[YOUR ASSIGNMENT] Revise the traffic commissioners passage between "As I have indicated" and "do at the moment.", inclusive, swapping "existing areas" for "current areas", and give the revised span in full.

[QUOTED PASSAGE]
################

With regard to any redundancies that may arise, I would be almost certain that there would be a continuous period of employment. I do not think we would be saying that this is an entirely new position. The employment conditions will remain the same but it is about the exercise of their powers which they will be able to exercise throughout England and Wales, as opposed to just in their particular area as it is at the moment.
As I have indicated before, we expect that most will continue to work in their existing areas but the senior traffic commissioner will have the power to deploy elsewhere. In those circumstances we do not believe that it will look radically different and I would venture to suggest that we do not envisage that the existing traffic commissioners are suddenly going to become hopelessly incompetent. It is more likely that in the future there may be a desire, because of the pooled approach, to recruit other people with particular specialisms—but that is for the future. What we are doing in the Bill is allowing greater flexibility for the traffic commissioners’ work, without in any way trying to undermine the job that they do at the moment.
Question put and agreed to.
Clause 5 ordered to stand part of the Bill.

Clause 6

consequential amendments
Stephen Hammond: I beg to move amendment No. 34, in clause 6, page 9, line 17, leave out paragraph (a).
Today, the Minister has already given us on several occasions some insight into how she sees the relationship between the Secretary of State and the senior traffic commissioner and other traffic commissioners evolving as a consequence of a number of changes in the Bill. I am probing and exploring that theme further, because the clause, labelled “Consequential amendments”, entitles the Secretary of State to use secondary legislation to make further provisions in existing legislation on the functions and duties of traffic commissioners.

################

[SOURCE DATA]
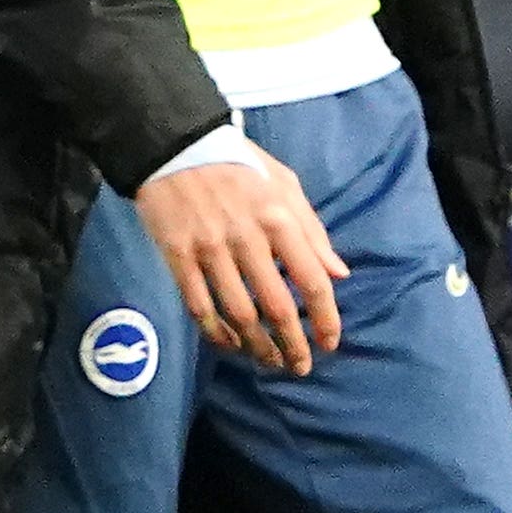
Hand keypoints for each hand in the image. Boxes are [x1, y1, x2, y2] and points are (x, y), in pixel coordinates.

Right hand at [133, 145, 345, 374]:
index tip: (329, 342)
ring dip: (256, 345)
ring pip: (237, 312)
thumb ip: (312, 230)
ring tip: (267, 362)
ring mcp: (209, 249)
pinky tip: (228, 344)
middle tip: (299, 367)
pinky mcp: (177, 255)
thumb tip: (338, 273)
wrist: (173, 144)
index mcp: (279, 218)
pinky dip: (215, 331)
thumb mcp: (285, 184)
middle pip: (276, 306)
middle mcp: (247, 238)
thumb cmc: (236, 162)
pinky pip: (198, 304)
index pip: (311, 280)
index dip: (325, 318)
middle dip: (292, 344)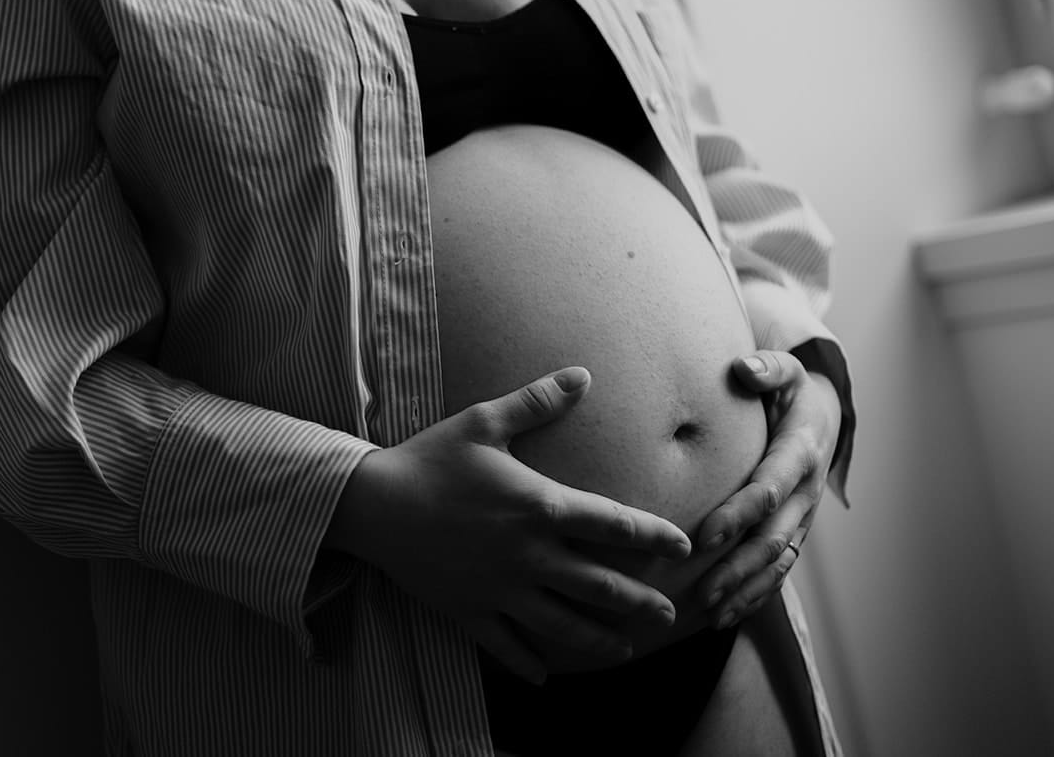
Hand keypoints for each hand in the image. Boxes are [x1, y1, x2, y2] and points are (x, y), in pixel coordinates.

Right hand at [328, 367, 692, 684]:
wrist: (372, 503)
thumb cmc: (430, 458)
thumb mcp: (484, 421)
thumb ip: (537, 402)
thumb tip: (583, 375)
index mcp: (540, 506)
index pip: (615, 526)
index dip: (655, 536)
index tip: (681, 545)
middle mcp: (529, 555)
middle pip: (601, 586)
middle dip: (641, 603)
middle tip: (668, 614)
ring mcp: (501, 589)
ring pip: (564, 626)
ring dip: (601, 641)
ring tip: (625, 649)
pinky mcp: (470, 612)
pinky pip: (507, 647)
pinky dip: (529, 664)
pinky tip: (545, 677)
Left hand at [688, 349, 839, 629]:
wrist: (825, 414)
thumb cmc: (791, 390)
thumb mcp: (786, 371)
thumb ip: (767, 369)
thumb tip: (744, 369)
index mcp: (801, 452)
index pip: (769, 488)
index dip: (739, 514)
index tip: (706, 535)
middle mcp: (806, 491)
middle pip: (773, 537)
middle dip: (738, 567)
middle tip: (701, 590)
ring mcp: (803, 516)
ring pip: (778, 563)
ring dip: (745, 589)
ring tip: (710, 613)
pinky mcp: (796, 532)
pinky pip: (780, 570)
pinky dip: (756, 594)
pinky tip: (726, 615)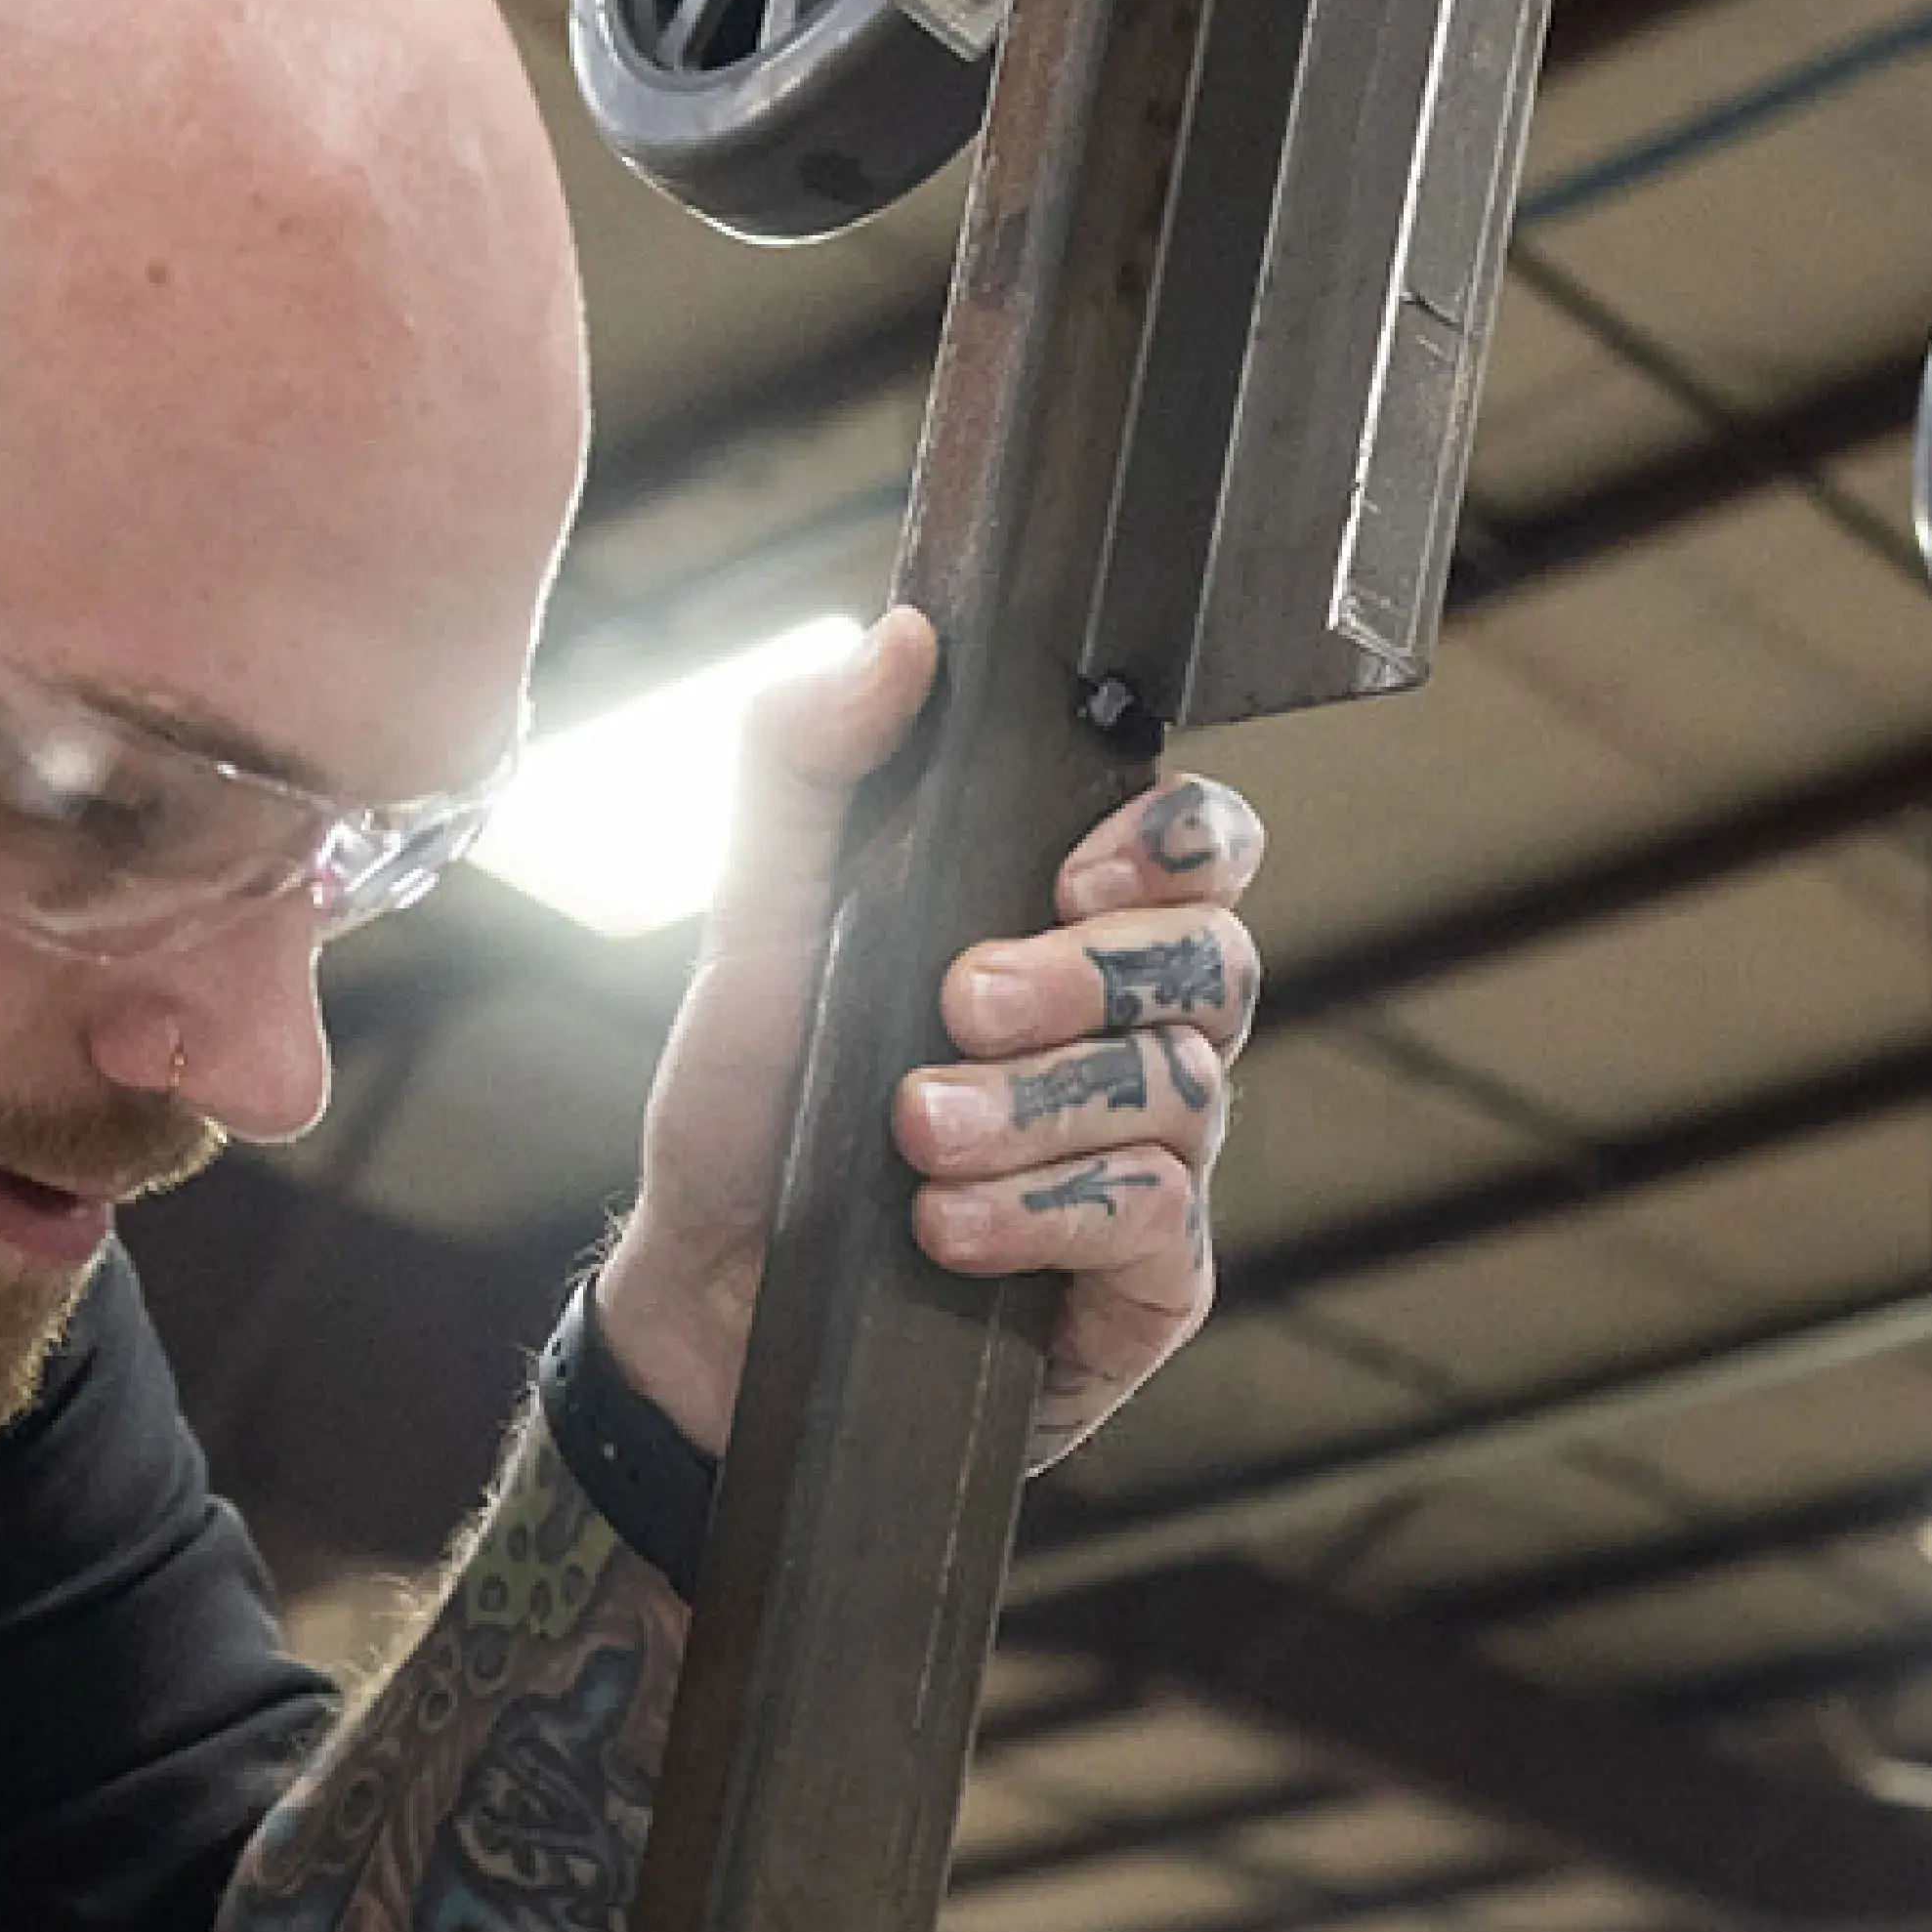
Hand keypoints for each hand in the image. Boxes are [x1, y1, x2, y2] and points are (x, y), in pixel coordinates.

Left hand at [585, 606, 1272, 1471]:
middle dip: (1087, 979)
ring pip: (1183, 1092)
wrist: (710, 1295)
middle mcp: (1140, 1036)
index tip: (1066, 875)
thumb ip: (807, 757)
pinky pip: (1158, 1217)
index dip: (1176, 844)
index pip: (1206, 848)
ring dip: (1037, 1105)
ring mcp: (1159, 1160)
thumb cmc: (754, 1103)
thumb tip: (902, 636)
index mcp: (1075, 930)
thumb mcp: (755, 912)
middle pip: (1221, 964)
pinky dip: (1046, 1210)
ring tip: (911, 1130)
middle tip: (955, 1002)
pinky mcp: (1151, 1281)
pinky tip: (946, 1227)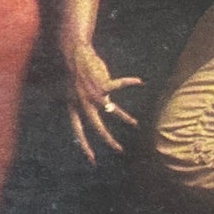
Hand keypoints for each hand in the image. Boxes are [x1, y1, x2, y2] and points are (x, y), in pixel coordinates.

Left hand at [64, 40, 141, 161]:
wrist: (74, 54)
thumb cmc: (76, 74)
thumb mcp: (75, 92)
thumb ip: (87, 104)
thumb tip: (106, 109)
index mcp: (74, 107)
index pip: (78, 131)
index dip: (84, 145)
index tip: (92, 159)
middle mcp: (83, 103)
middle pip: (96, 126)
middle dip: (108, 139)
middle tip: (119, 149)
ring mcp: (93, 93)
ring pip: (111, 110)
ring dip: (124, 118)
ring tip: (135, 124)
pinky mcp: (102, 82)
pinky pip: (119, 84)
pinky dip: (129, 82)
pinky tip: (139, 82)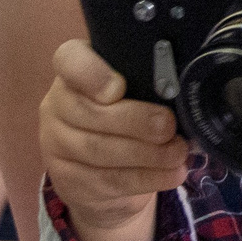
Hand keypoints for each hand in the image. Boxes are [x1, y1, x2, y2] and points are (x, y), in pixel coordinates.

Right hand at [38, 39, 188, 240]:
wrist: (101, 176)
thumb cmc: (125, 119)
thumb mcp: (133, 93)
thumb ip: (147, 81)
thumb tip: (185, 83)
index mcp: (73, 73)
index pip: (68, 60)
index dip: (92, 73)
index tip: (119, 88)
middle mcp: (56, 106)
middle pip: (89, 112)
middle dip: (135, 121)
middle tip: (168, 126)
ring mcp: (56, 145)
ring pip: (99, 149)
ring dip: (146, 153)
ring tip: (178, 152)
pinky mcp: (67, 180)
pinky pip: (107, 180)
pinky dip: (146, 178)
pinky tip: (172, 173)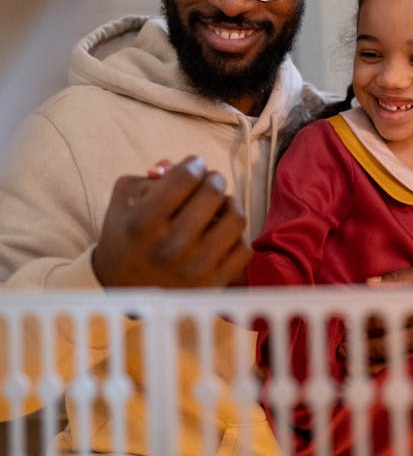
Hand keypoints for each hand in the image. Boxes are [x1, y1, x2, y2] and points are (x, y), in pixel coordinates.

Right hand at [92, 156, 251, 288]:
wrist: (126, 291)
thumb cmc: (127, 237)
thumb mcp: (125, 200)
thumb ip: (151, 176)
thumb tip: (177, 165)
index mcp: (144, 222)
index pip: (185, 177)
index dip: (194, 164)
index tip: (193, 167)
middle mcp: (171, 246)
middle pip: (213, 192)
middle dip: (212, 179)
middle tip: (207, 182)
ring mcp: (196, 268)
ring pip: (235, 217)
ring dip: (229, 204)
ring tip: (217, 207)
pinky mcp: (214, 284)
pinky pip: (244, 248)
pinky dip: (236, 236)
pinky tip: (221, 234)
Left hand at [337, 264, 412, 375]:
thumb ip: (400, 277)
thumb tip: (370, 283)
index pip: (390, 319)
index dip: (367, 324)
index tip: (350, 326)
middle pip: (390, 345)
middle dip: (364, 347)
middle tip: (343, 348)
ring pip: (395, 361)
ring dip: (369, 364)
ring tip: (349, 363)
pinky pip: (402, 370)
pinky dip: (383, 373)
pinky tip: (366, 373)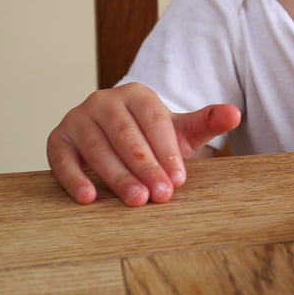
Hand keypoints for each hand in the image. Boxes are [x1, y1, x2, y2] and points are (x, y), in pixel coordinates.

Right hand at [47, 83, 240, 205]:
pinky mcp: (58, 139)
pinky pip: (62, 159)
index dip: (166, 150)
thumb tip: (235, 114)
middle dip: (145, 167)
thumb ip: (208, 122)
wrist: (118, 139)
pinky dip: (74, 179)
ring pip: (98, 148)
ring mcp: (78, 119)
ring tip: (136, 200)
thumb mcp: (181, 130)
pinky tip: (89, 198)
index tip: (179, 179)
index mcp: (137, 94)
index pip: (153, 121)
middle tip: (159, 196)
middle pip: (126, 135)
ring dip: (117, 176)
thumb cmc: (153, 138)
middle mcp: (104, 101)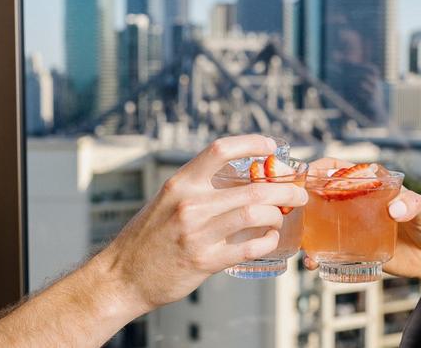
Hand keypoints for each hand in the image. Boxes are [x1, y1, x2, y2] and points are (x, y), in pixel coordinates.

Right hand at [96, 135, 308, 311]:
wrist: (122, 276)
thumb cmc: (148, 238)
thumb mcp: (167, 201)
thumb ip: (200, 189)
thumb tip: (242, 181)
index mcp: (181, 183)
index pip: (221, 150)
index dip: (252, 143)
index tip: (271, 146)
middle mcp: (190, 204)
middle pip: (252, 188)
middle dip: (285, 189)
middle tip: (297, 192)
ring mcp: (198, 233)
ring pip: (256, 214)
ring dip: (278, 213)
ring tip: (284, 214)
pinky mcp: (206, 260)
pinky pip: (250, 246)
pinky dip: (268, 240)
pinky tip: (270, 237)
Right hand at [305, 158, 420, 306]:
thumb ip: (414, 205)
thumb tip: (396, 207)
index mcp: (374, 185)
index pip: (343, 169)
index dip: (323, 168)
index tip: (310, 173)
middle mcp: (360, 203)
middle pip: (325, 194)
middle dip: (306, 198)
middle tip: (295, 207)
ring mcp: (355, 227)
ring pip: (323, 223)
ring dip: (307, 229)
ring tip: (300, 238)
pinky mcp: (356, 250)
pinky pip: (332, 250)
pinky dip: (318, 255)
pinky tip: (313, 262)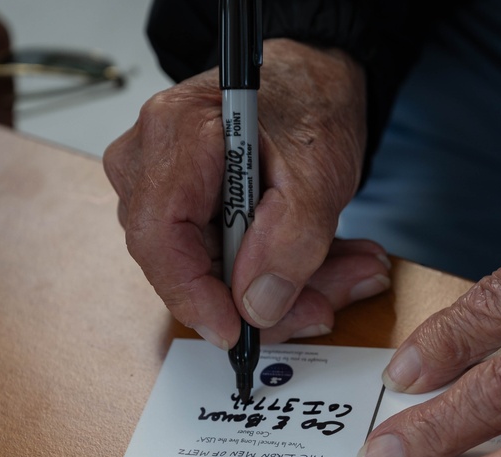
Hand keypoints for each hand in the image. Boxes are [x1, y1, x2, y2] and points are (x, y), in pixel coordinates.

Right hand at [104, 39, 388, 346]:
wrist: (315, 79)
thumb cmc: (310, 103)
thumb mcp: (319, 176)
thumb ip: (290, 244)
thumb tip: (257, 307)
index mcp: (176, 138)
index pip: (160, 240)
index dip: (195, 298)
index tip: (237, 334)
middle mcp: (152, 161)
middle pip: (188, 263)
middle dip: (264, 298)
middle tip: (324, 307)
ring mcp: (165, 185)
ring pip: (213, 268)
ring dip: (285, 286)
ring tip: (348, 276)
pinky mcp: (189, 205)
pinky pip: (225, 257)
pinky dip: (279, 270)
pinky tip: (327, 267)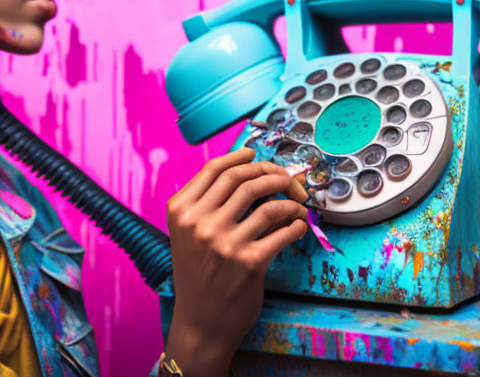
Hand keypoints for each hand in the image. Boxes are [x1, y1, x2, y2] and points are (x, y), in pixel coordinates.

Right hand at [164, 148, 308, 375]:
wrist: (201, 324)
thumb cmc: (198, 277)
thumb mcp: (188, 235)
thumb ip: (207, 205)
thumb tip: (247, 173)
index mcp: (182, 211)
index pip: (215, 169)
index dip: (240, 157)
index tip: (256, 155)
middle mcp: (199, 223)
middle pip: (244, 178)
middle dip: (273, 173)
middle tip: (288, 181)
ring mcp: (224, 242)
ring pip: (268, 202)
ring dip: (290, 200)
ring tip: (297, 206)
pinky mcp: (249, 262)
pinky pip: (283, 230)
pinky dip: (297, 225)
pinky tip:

################

[OUTPUT FOR THIS TASK]
As I have indicated before, we expect that most will continue to work in their current areas but the senior traffic commissioner will have the power to deploy elsewhere. In those circumstances we do not believe that it will look radically different and I would venture to suggest that we do not envisage that the existing traffic commissioners are suddenly going to become hopelessly incompetent. It is more likely that in the future there may be a desire, because of the pooled approach, to recruit other people with particular specialisms—but that is for the future. What we are doing in the Bill is allowing greater flexibility for the traffic commissioners’ work, without in any way trying to undermine the job that they do at the moment.